If you’re weighing up various investment options to see which will get you the most bang for your buck, property could prove to be a great option. But before you walk blindly into the world of property investment, here are five things you can do to ensure your investment decision will prove to be the money maker you envisioned.

1. Have a strategy

Your first step when thinking about purchasing an investment property is to work out what your strategy is. There are two general strategies when it comes to investment properties—positive gearing and negative gearing.


A positively geared property is where the rental income earned from the property is greater than the cost of owning the property, meaning the rental surplus is profit. In contrast a negatively geared property is where the rental income doesn’t cover the cost of owning the property. In this scenario, you can make money from the reduction you can claim on your taxable income and any growth in the value of the property.

2. Know the market

Before purchasing a property it’s well-worth doing a little research to familiarise yourself with what’s happening in the property market.

A good place to start is by visiting a few leading real estate websites to get an idea of what the type of properties you’re looking at are selling for and the average weekly or monthly rental yield. Most sites will have a wealth of market data which can give you a good idea of what’s happening in the market in a particular location at the moment.

Once you’ve narrowed down your preferred location, local real estate agents can be another great resource. They’ll have an in-depth understanding of what’s happening in the local market, including how easy it is to find and keep good tenants.

3. Don’t over capitalize

One of the biggest mistakes investors make is overcapitalizing on their investment property. When searching for the right property, remember that you’re shopping for an investment rather than a place to live in yourself, so keep your emotions out of your decision making.

Make sure you crunch the numbers so you know how much rent you can realistically expect to generate in comparison to the price tag. You’ll also need to understand what your holding costs will be when the property is vacant to ensure you can cover them if you need to and you should also consider if you could afford an increase in interest rates.

4. Choose your property wisely

Pay some careful consideration to the type of property you purchase as some property types will perform differently depending on the location.

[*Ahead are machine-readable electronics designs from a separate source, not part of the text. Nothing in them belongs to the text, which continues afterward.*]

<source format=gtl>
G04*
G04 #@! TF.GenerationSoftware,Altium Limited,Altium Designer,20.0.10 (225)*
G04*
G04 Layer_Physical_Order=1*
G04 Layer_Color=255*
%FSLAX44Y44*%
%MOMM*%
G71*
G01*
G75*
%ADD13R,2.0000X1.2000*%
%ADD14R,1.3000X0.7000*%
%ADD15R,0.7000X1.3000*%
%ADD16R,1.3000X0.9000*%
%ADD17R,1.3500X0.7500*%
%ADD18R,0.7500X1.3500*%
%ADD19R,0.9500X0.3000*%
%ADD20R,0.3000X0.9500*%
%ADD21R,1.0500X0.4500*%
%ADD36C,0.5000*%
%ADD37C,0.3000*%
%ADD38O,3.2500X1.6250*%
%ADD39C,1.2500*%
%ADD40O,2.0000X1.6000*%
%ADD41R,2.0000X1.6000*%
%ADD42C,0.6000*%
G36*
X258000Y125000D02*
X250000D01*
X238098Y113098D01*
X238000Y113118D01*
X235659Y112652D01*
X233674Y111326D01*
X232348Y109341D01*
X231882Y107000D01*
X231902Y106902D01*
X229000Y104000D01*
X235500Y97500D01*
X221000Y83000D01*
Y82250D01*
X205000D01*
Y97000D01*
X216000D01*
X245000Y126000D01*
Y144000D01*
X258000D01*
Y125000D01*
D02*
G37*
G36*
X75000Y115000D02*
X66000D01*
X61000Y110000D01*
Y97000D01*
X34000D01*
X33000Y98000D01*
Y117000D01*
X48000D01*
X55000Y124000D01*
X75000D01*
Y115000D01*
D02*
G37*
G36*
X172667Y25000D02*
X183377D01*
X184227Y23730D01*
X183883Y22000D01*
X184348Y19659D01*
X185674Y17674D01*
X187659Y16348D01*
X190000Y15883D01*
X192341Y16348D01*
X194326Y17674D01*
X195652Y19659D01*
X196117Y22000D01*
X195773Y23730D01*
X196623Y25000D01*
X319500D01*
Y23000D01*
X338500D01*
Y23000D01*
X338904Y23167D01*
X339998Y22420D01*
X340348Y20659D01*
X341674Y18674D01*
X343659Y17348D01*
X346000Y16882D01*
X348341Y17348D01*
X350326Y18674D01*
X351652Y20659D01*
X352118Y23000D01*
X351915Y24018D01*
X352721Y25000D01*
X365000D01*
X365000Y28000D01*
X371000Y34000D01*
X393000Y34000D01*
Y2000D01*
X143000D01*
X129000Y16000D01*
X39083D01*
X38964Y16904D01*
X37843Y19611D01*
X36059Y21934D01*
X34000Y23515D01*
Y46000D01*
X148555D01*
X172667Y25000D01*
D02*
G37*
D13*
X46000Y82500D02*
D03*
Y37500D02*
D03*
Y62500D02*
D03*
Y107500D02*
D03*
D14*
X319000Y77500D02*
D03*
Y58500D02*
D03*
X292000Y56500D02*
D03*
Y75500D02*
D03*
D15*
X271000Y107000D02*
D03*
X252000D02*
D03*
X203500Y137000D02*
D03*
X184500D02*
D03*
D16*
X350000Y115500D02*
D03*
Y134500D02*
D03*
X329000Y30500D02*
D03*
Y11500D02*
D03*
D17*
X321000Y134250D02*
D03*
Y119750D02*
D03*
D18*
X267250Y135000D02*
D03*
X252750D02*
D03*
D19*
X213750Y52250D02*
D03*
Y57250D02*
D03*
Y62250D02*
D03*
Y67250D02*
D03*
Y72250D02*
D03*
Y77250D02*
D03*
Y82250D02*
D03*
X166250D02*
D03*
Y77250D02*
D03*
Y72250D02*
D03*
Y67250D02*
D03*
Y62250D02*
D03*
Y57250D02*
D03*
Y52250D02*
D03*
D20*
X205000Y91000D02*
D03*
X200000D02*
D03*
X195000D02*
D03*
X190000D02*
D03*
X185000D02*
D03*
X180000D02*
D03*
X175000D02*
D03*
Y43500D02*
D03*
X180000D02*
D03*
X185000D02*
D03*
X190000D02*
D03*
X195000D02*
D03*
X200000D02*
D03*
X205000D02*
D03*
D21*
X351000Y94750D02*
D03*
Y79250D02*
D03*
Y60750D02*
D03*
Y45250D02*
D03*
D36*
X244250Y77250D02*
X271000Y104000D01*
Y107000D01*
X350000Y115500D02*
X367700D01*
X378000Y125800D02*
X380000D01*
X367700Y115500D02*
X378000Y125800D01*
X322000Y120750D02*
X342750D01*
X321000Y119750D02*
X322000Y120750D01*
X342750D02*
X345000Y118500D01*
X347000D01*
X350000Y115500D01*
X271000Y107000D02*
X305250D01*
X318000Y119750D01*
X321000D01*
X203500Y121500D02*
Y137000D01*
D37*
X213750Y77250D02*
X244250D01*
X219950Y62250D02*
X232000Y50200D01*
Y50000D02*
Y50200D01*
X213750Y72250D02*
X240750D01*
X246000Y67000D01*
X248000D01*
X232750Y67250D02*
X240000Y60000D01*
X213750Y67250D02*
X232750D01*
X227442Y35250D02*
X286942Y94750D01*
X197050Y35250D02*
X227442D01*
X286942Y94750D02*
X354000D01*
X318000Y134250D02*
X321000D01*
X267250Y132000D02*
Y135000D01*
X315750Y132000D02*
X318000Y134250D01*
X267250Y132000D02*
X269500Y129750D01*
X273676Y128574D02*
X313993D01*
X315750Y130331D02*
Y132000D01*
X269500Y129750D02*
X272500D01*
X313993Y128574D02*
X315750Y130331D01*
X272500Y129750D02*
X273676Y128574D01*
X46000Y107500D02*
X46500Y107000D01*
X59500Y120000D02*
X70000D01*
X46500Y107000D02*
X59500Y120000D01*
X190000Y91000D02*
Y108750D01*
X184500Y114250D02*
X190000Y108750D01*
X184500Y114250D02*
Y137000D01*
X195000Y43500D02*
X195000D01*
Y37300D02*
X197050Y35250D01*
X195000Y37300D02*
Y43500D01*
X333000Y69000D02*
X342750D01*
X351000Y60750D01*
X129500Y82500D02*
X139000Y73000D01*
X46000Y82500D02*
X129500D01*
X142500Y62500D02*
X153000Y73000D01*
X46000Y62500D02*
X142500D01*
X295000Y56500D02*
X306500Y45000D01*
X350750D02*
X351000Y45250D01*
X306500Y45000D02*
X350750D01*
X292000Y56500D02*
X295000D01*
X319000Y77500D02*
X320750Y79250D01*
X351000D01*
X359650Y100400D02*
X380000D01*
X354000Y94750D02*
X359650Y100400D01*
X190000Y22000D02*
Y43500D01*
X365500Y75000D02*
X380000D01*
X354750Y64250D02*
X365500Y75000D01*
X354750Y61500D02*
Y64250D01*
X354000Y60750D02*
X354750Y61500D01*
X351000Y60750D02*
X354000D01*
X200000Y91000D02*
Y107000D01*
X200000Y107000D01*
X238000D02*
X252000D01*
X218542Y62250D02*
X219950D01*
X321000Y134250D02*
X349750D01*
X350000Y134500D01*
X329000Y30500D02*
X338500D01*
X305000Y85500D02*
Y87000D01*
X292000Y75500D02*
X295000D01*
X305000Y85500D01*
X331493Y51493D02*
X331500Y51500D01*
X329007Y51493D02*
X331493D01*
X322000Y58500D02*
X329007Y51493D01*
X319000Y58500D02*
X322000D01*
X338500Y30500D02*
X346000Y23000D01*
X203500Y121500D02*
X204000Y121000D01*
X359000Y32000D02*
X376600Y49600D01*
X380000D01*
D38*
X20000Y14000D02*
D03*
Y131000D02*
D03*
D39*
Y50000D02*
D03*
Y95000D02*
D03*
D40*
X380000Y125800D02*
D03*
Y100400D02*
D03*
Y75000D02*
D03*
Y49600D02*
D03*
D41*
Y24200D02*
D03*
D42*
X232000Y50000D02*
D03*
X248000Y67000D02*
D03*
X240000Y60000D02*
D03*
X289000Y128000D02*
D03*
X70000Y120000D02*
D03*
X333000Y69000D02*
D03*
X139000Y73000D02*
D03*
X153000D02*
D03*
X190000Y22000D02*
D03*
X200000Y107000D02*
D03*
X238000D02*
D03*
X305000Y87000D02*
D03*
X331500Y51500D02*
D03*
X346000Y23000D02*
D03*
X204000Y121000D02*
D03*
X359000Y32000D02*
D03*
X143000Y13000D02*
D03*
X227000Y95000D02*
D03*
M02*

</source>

Whether you’re considering an apartment, house or unit, there are various benefits and downsides to each. Then you’ll also need to consider if it’s a smarter move to buy an established property, buy an off the plan apartment or townhouse or purchase a house and land package from a home builder.

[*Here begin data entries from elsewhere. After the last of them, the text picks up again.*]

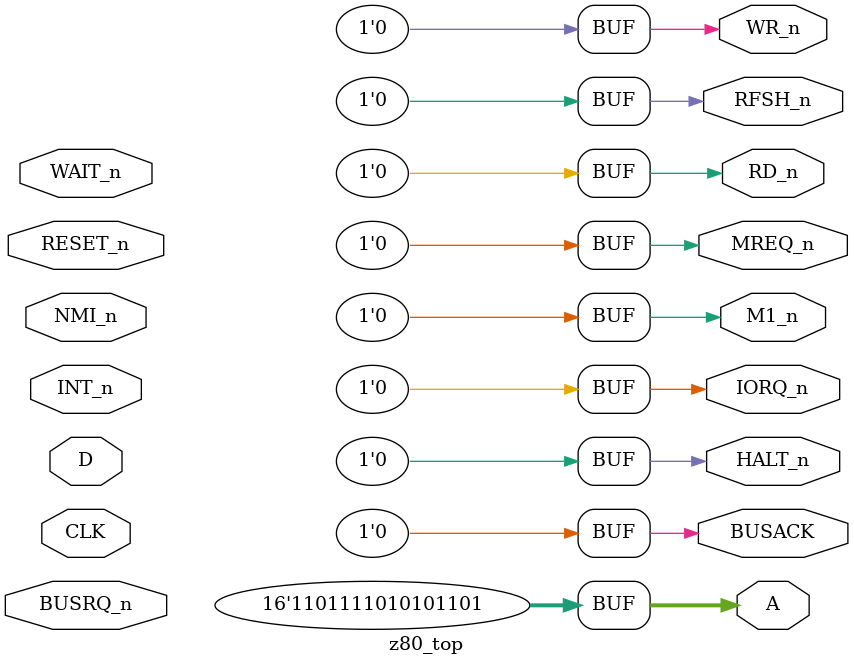
<source format=v>

module z80_top (
    // System Control
    output M1_n,
    output MREQ_n,
    output IORQ_n,
    output RD_n,
    output WR_n,
    output RFSH_n,
    // CPU Control
    output HALT_n,
    input WAIT_n,
    input INT_n,
    input NMI_n,
    input RESET_n,
    // CPU Bus control
    input BUSRQ_n,
    output BUSACK,
    // Address Bus
    output [15:0] A,
    inout D,
    // misc
    input CLK
    // input vdd,
    // input vss
);

assign M1_n = 0;
assign MREQ_n = 0;
assign IORQ_n = 0;
assign RD_n = 0;
assign WR_n = 0;
assign RFSH_n = 0;
assign HALT_n = 0;
assign BUSACK = 0;
assign A = 16'hDEAD;

endmodule

</source>
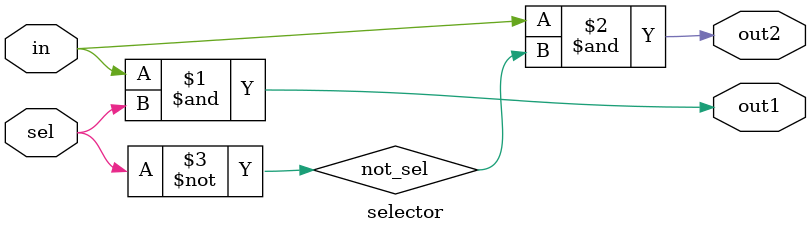
<source format=sv>
module selector (in, sel, out1, out2);

    input logic in, sel;
	 output logic out1, out2;
	 
	 logic not_sel;
	 
	 and a1 (out1, in, sel); // out1 == in & sel
	 not n1 (not_sel, sel);
	 and a2 (out2, in, not_sel); // out2 == in & ~sel
	 
endmodule
</source>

Your best bet is to look at the other properties listed for lease in the area and how much they’re advertised for to gauge the level of demand and competition in the area.

5. Know what you can deduct at tax time

If you don’t understand how an investment property can benefit you at tax time, it’s well worth doing some research to find out what deductions you may be able to claim come as they can add up.

While what you can claim will vary based on where you buy, generally you should be able to claim things like advertising and property management fees, loan interest and fees, council rates, strata fees, depreciation on fittings and fixtures, repairs and maintenance and building and landlord insurance.